A lot of amazing things have happened to me within the last few months. I learned a new trade (Raw Food) moved out of my parents house, got to see my great G’ma hit 100 years, & I’m steadily re-finding myself everyday. I’ve learned what real friends are and am even more happy with the ones that didn’t work out due to the fact that I was happy then but I’m even more happy now.
Moving to the GC has completely changed my perspective on life. I now look at my familiar pictures and it’s all a memory, a good memory. All the negative that I was stuck in for 08/09 has been forgotten and all I see is the good. I miss my cat but can’t fully remember having her around. I miss my friends but the fun we had is no longer a fun lifestyle but a fond memory. I’m so happy for that. It makes me appreciate life now so much more.

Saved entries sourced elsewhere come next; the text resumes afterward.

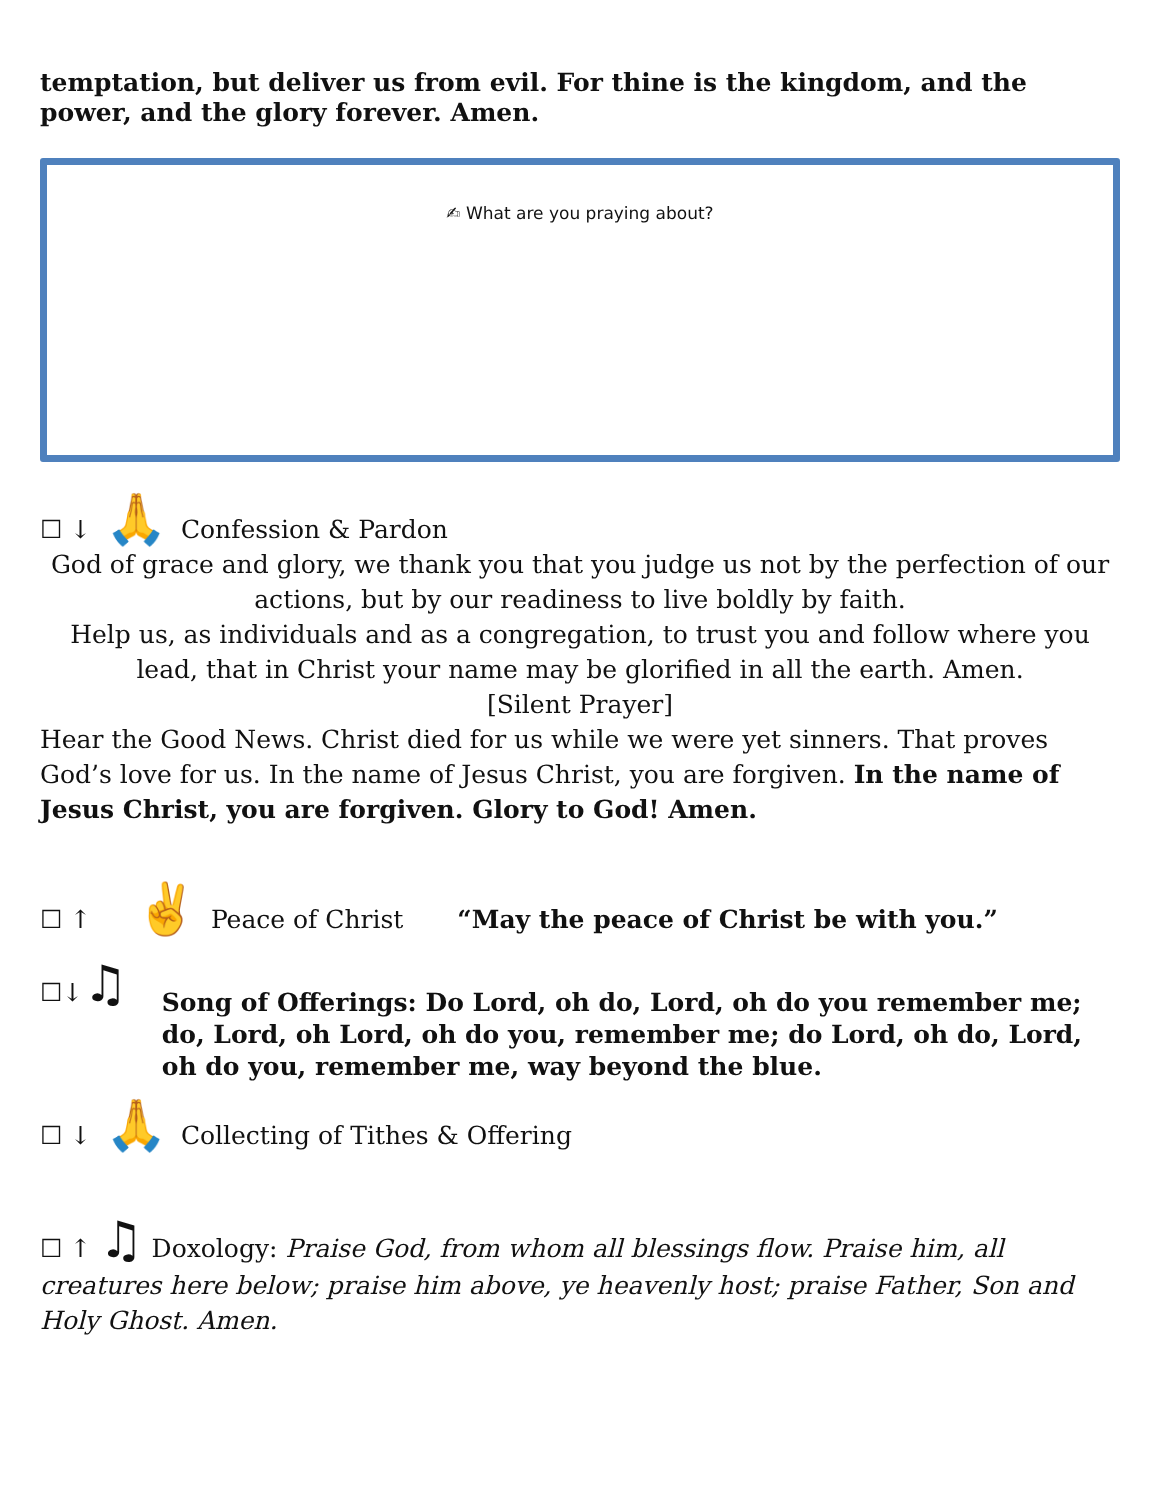temptation, but deliver us from evil. For thine is the kingdom, and the power, and the glory forever. Amen.
✍ What are you praying about?
☐ ↓ 🙏 Confession & Pardon
God of grace and glory, we thank you that you judge us not by the perfection of our actions, but by our readiness to live boldly by faith.
Help us, as individuals and as a congregation, to trust you and follow where you lead, that in Christ your name may be glorified in all the earth. Amen.
[Silent Prayer]
Hear the Good News. Christ died for us while we were yet sinners. That proves God’s love for us. In the name of Jesus Christ, you are forgiven. In the name of Jesus Christ, you are forgiven. Glory to God! Amen.
☐ ↑ ✌ Peace of Christ “May the peace of Christ be with you.”
☐↓♫ Song of Offerings: Do Lord, oh do, Lord, oh do you remember me; do, Lord, oh Lord, oh do you, remember me; do Lord, oh do, Lord, oh do you, remember me, way beyond the blue.
☐ ↓ 🙏 Collecting of Tithes & Offering
☐ ↑ ♫ Doxology: Praise God, from whom all blessings flow. Praise him, all creatures here below; praise him above, ye heavenly host; praise Father, Son and Holy Ghost. Amen.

I used to be a total optimist. The last few years took that away from me. I was lost, angry, sad, depressed for a reeeaaalllyyy long time. However, now, I am that happy person I used to be; the one who always saw the light in every situation. Not saying I don’t get down every once in a while but, I no longer see the bad before the good. I no longer dwell on all the wrong going on. I love this me, this me I used to be.
I have no idea where I’m going next in life but I know that God has a plan for me. And just because I don’t know that plan does not mean it’s not going to work out for me. Yeah, I’m stuck in a position that I didn’t apply for. Yeah, I wish I was cooking a lot more than I am. But I feel like this is just putting me in a position to obtain a lot more than jumping into my goal would’ve allowed.
I now know that not everything in life needs to be forced; I don’t need to schedule and plan everything as I did before. I’m more open to just letting things happen as they should and I thank God for that kind of peace.